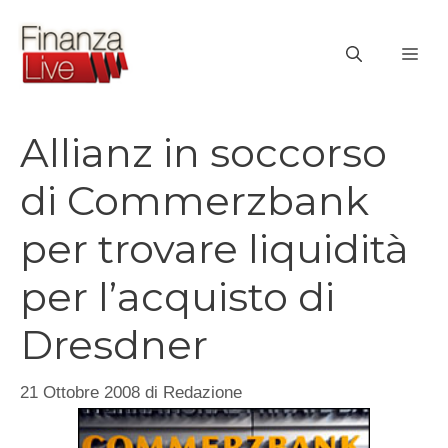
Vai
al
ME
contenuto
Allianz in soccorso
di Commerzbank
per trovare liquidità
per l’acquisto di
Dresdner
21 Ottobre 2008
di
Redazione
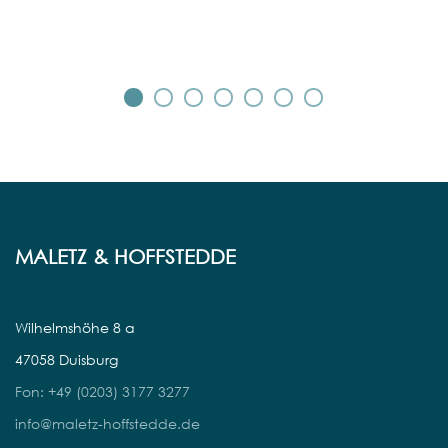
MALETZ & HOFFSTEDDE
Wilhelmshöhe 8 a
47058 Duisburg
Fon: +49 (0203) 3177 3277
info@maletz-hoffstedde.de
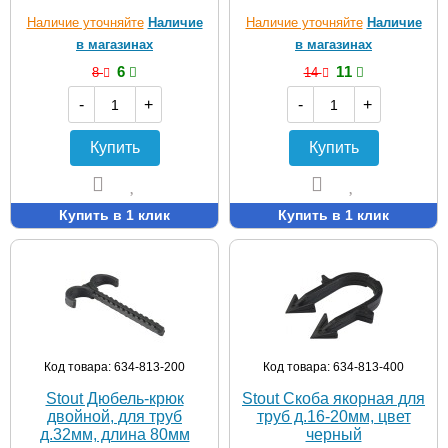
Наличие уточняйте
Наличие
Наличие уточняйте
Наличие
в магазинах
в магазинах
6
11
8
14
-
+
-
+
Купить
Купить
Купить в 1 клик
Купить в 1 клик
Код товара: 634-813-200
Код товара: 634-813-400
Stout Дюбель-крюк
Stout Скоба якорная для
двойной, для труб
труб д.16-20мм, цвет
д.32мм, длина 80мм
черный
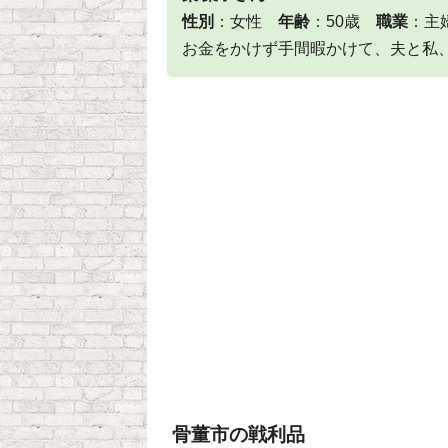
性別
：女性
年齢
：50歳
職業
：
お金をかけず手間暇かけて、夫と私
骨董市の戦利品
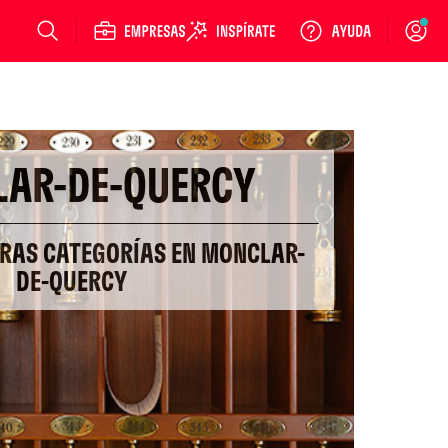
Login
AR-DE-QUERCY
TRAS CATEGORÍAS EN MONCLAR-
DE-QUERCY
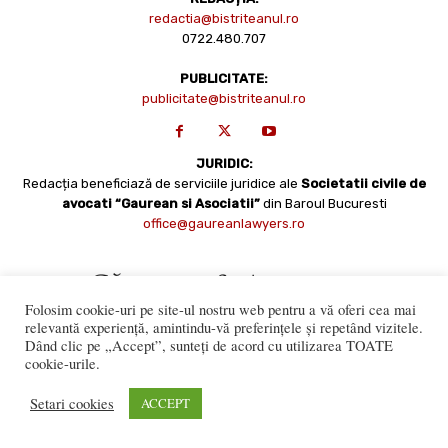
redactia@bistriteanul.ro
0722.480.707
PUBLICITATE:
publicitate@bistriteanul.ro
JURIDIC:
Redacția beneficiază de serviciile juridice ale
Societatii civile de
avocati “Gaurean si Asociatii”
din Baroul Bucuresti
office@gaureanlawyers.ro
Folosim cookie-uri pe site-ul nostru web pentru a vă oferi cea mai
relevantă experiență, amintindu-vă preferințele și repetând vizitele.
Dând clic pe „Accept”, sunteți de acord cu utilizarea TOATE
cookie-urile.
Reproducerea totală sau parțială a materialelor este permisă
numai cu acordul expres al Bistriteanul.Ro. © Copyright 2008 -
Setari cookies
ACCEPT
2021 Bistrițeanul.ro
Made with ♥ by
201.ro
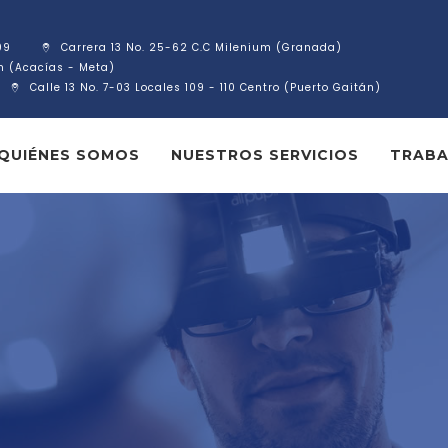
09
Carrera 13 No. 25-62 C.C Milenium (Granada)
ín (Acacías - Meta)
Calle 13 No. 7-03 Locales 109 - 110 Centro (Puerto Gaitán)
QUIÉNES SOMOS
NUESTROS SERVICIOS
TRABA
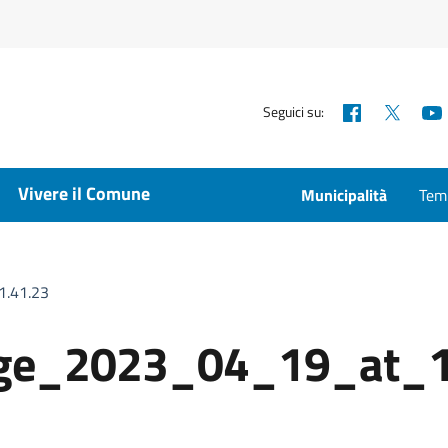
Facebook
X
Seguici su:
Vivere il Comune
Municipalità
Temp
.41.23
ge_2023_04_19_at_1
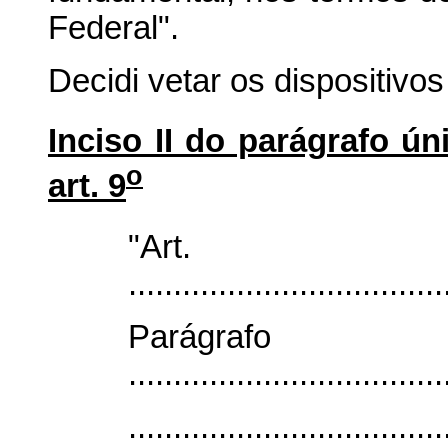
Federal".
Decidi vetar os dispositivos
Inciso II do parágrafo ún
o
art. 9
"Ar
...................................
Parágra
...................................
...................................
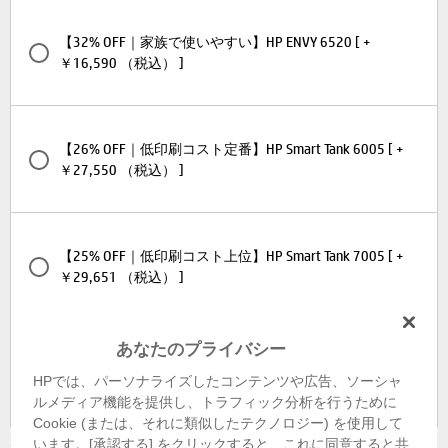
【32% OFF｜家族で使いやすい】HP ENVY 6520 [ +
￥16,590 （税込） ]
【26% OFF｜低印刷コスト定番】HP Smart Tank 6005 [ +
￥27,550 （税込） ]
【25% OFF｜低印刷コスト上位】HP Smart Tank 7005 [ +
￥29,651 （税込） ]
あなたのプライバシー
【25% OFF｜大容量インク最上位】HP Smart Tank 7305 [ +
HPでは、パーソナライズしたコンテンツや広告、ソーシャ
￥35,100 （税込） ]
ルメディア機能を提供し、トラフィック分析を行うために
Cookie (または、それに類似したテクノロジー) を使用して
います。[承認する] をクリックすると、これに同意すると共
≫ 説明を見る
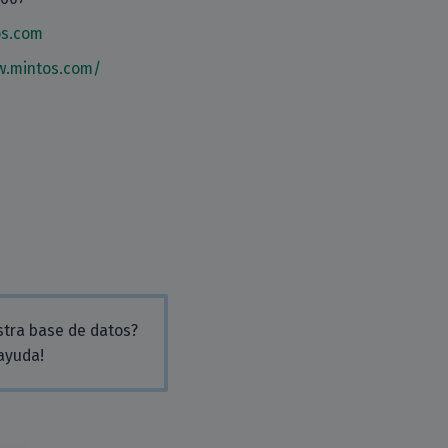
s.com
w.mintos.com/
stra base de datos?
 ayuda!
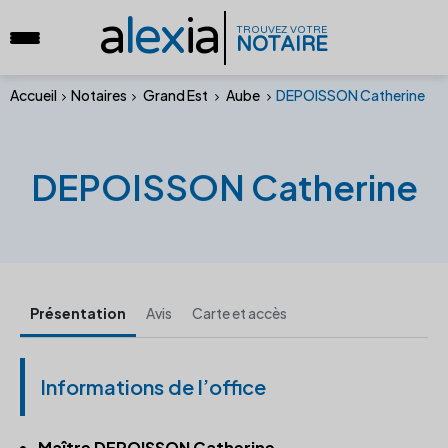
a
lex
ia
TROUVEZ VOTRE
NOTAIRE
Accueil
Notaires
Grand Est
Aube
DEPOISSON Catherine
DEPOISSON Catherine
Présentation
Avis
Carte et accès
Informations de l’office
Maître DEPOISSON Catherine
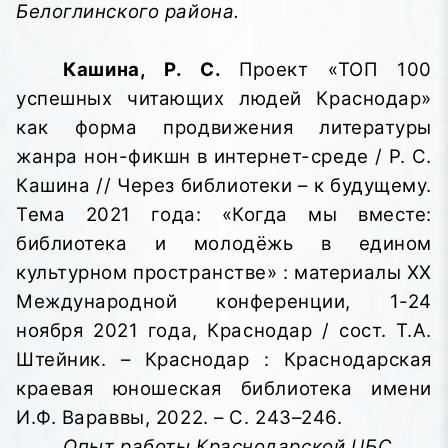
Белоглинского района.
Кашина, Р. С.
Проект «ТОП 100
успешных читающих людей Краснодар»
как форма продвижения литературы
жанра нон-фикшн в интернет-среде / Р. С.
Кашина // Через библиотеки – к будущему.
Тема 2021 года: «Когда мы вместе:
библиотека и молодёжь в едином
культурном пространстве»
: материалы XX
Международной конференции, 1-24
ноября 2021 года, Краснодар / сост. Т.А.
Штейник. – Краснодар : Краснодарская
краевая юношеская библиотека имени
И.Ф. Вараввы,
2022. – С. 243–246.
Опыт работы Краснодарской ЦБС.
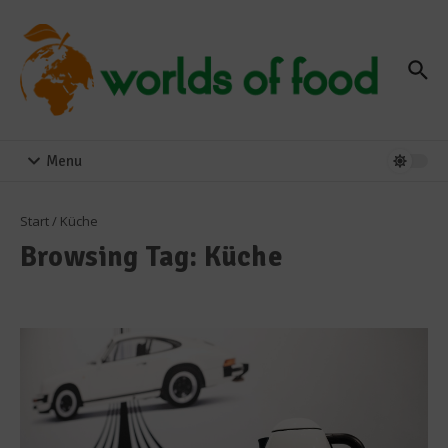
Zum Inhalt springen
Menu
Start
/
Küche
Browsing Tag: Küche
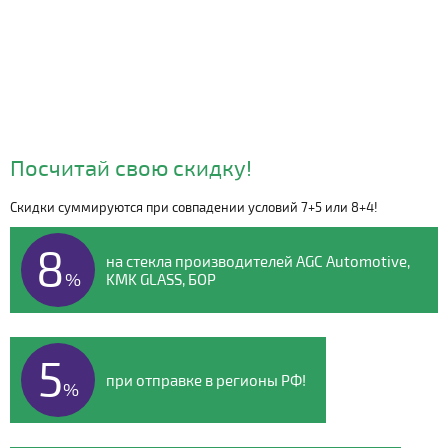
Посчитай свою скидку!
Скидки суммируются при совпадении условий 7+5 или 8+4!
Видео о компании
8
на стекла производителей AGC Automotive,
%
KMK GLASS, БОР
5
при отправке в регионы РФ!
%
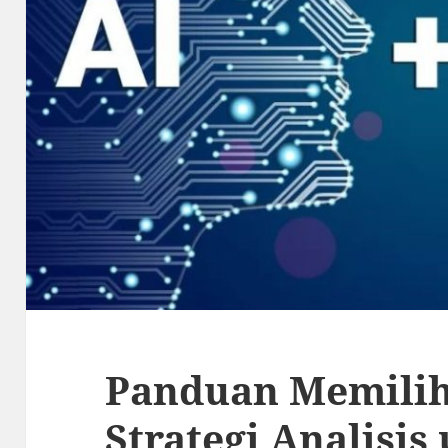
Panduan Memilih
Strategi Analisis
******
(Problem to work on):
List each line of the records that contains the string "Stout". Treat uppercase and lowercase letters as different.

(Completed exercise):
Stout Дюбель-крюк
Stout Скоба якорная для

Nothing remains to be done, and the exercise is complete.